### Data records

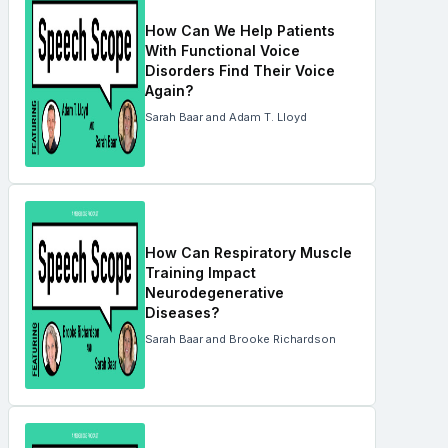
How Can We Help Patients
With Functional Voice
Disorders Find Their Voice
Again?
Sarah Baar and Adam T. Lloyd
How Can Respiratory Muscle
Training Impact
Neurodegenerative
Diseases?
Sarah Baar and Brooke Richardson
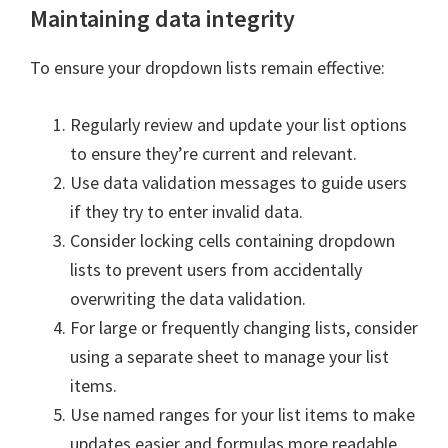
Maintaining data integrity
To ensure your dropdown lists remain effective:
Regularly review and update your list options
to ensure they’re current and relevant.
Use data validation messages to guide users
if they try to enter invalid data.
Consider locking cells containing dropdown
lists to prevent users from accidentally
overwriting the data validation.
For large or frequently changing lists, consider
using a separate sheet to manage your list
items.
Use named ranges for your list items to make
updates easier and formulas more readable.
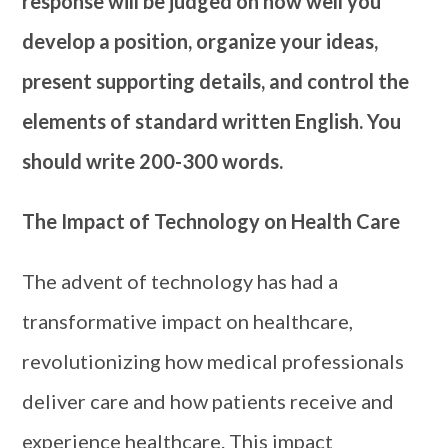
response will be judged on how well you
develop a position, organize your ideas,
present supporting details, and control the
elements of standard written English. You
should write 200-300 words.
The Impact of Technology on Health Care
The advent of technology has had a
transformative impact on healthcare,
revolutionizing how medical professionals
deliver care and how patients receive and
experience healthcare. This impact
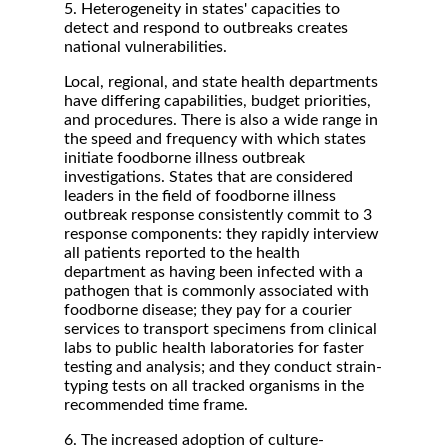
5. Heterogeneity in states' capacities to
detect and respond to outbreaks creates
national vulnerabilities.
Local, regional, and state health departments
have differing capabilities, budget priorities,
and procedures. There is also a wide range in
the speed and frequency with which states
initiate foodborne illness outbreak
investigations. States that are considered
leaders in the field of foodborne illness
outbreak response consistently commit to 3
response components: they rapidly interview
all patients reported to the health
department as having been infected with a
pathogen that is commonly associated with
foodborne disease; they pay for a courier
services to transport specimens from clinical
labs to public health laboratories for faster
testing and analysis; and they conduct strain-
typing tests on all tracked organisms in the
recommended time frame.
6. The increased adoption of culture-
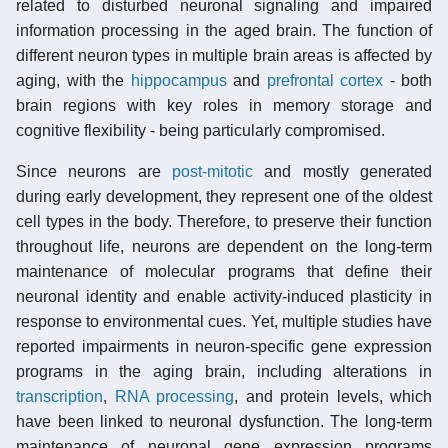
related to disturbed neuronal signaling and impaired
information processing in the aged brain. The function of
different neuron types in multiple brain areas is affected by
aging, with the
hippocampus
and
prefrontal cortex
- both
brain regions with key roles in memory storage and
cognitive flexibility - being particularly compromised.
Since neurons are
post-mitotic
and mostly generated
during early development, they represent one of the oldest
cell types in the body. Therefore, to preserve their function
throughout life, neurons are dependent on the long-term
maintenance of molecular programs that define their
neuronal identity and enable activity-induced plasticity in
response to environmental cues. Yet, multiple studies have
reported impairments in neuron-specific gene expression
programs in the aging brain, including alterations in
transcription
,
RNA processing
, and protein levels, which
have been linked to neuronal dysfunction. The long-term
maintenance of neuronal gene expression programs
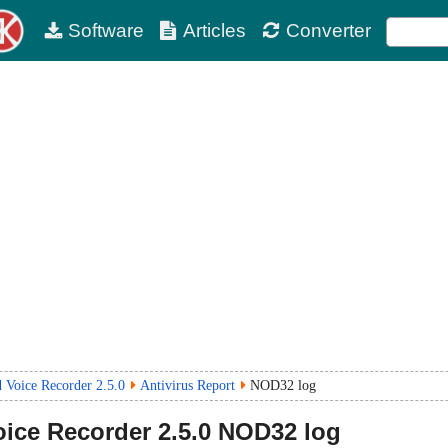
Software
Articles
Converter
 Voice Recorder 2.5.0
Antivirus Report
NOD32 log
oice Recorder
2.5.0
NOD32 log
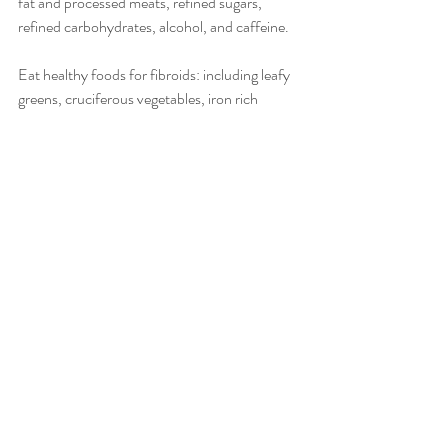
fat and processed meats, refined sugars, 
refined carbohydrates, alcohol, and caffeine.
Eat healthy foods for fibroids: including leafy 
greens, cruciferous vegetables, iron rich 
foods, foods full of beta carotene, flaxseed, 
whole grains.
Take your supplements: B complex, fish oil, 
milk thistle. Where possible get these from 
food sources.
Use a castor oil pack.
Sip on tea: chasteberry, milk thistle, yellow 
dock, dandelion root, nettle and red raspberry.
Avoid environmental toxins: stay clear of the 
following chemicals to improve your hormonal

######

> **Task directions**
Check every line above for the word "response" and copy those that have it.

> **Answer for the task**
response will be judged on how well you
outbreak response consistently commit to 3
response components: they rapidly interview
response to environmental cues. Yet, multiple studies have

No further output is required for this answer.